• _EXERCISE BRIEF_: Please edit the items from the line containing "Bid: median 2.360, box" through the end of the items, changing "maximum" to "highest" and keeping everything else the same. Give back only those lines, without the pictures.

• _DATA EXCERPTS_:
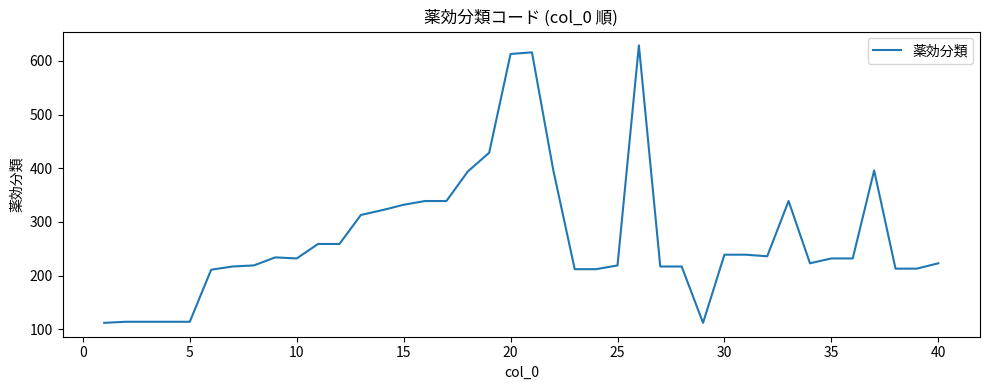

What is the minimum value shown in the chart?

112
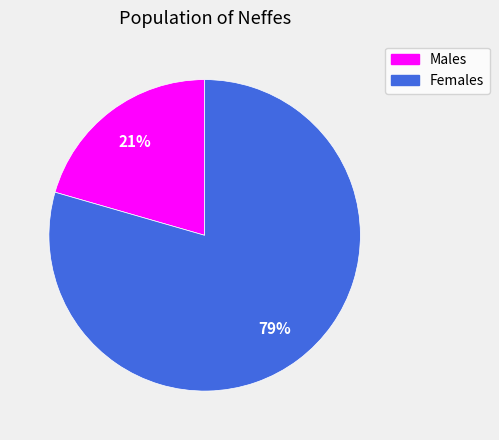

Between Females and Males, which is larger?

Females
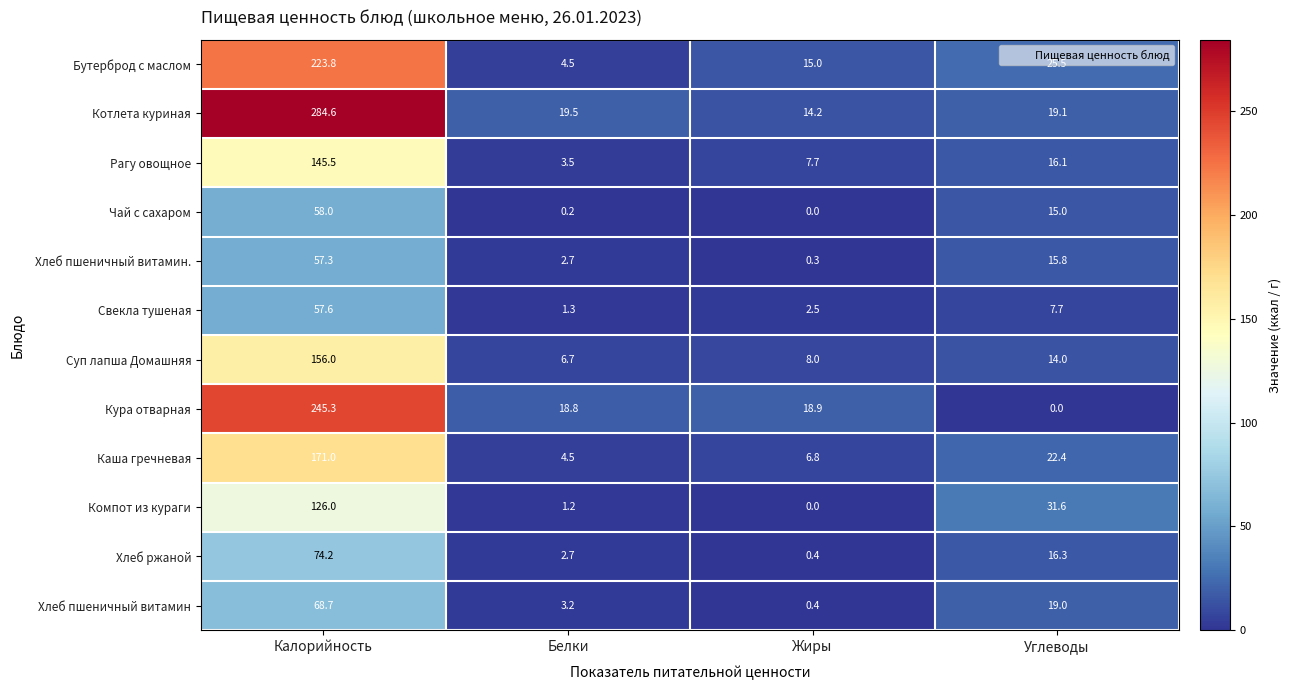

Rank the categories by Суп лапша Домашняя value from highest to lowest.

Калорийность, Углеводы, Жиры, Белки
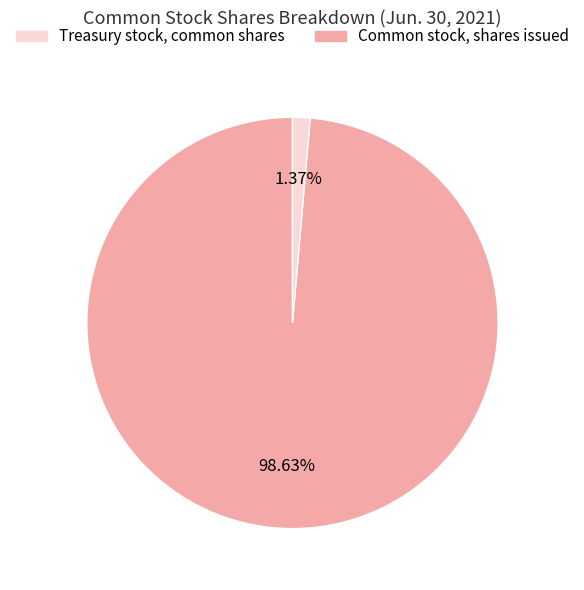

Is there a majority slice in this chart?

Yes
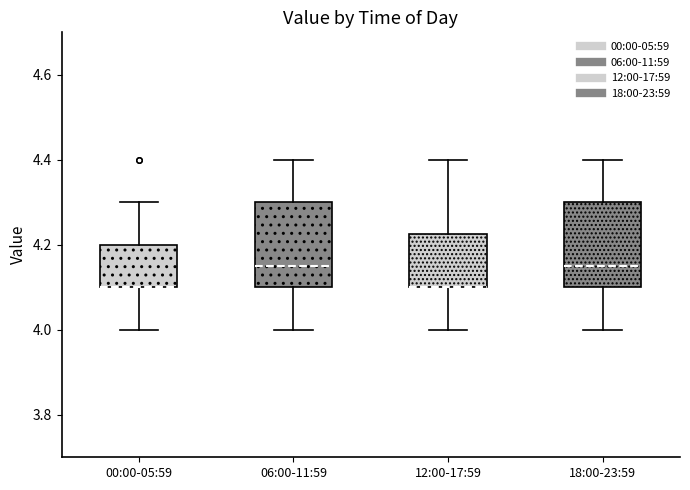

Where is the lower edge of the box for 00:00-05:59 on the y-axis? The values are not printed on the chart, so give them approximately, as read against the axis.

4.10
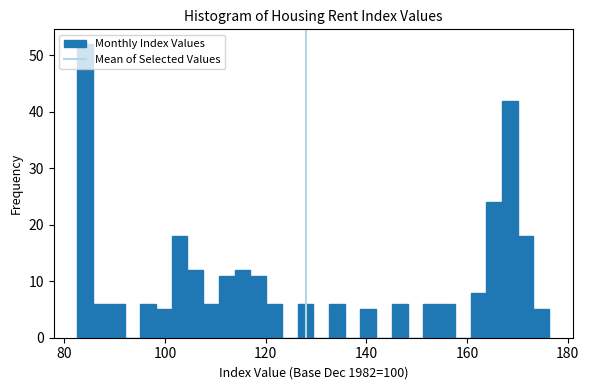

Read against the x-axis, roughly where is the centre of the tallest bar?

84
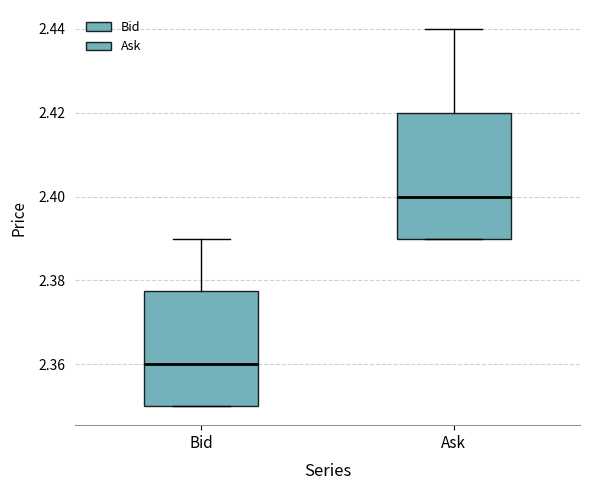

Reading left to right, read every box against the y-axis: the position of its median line, the range the box covers, and the ends of its whiskers. The values are not printed on the chart, so give them approximately, as read against the axis.

Bid: median 2.360, box 2.350 to 2.378, whiskers 2.350 to 2.390
Ask: median 2.400, box 2.390 to 2.420, whiskers 2.390 to 2.440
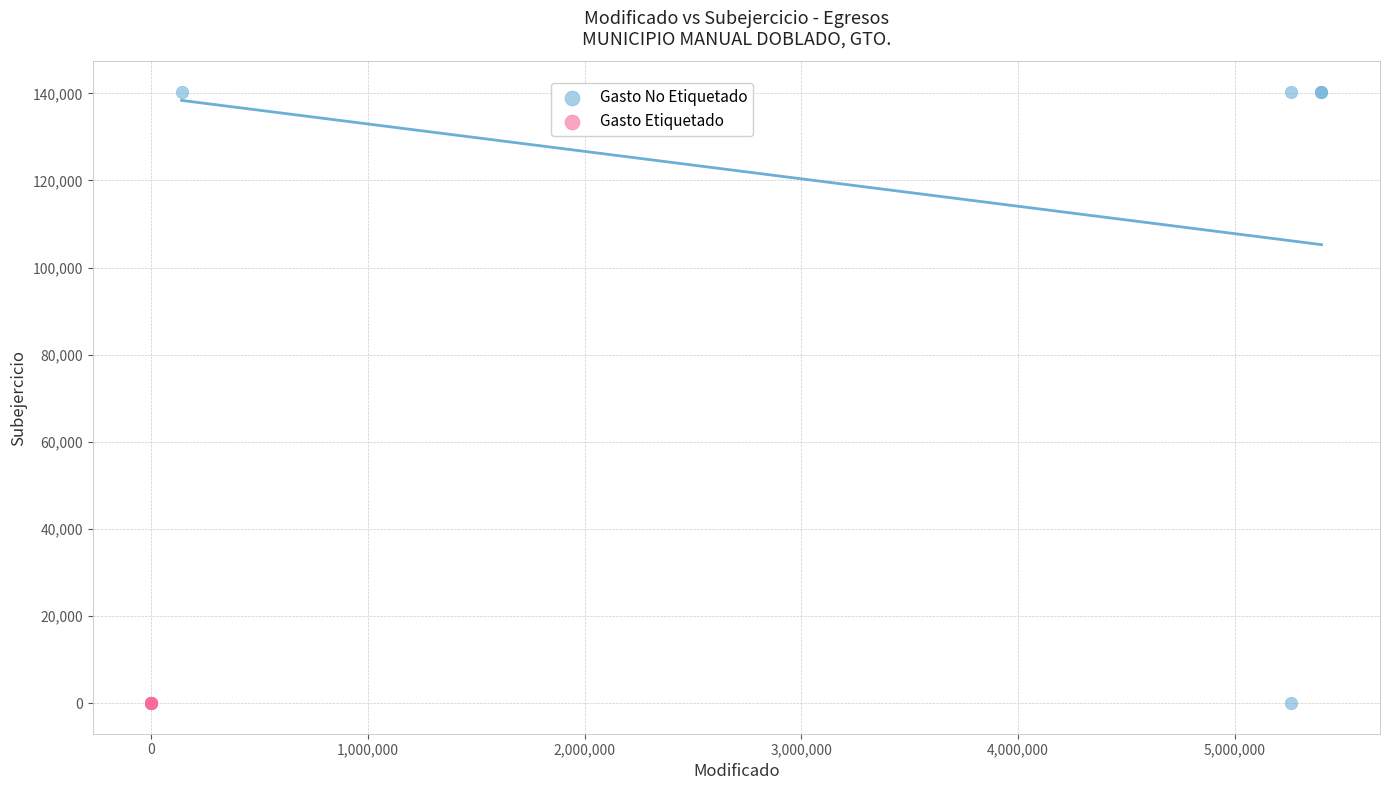

Which series reaches the maximum Y coordinate?

Gasto No Etiquetado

• _RESPONSE TO THIS TASK_:
Bid: median 2.360, box 2.350 to 2.378, whiskers 2.350 to 2.390
Ask: median 2.400, box 2.390 to 2.420, whiskers 2.390 to 2.440

Which series reaches the highest Y coordinate?

Gasto No Etiquetado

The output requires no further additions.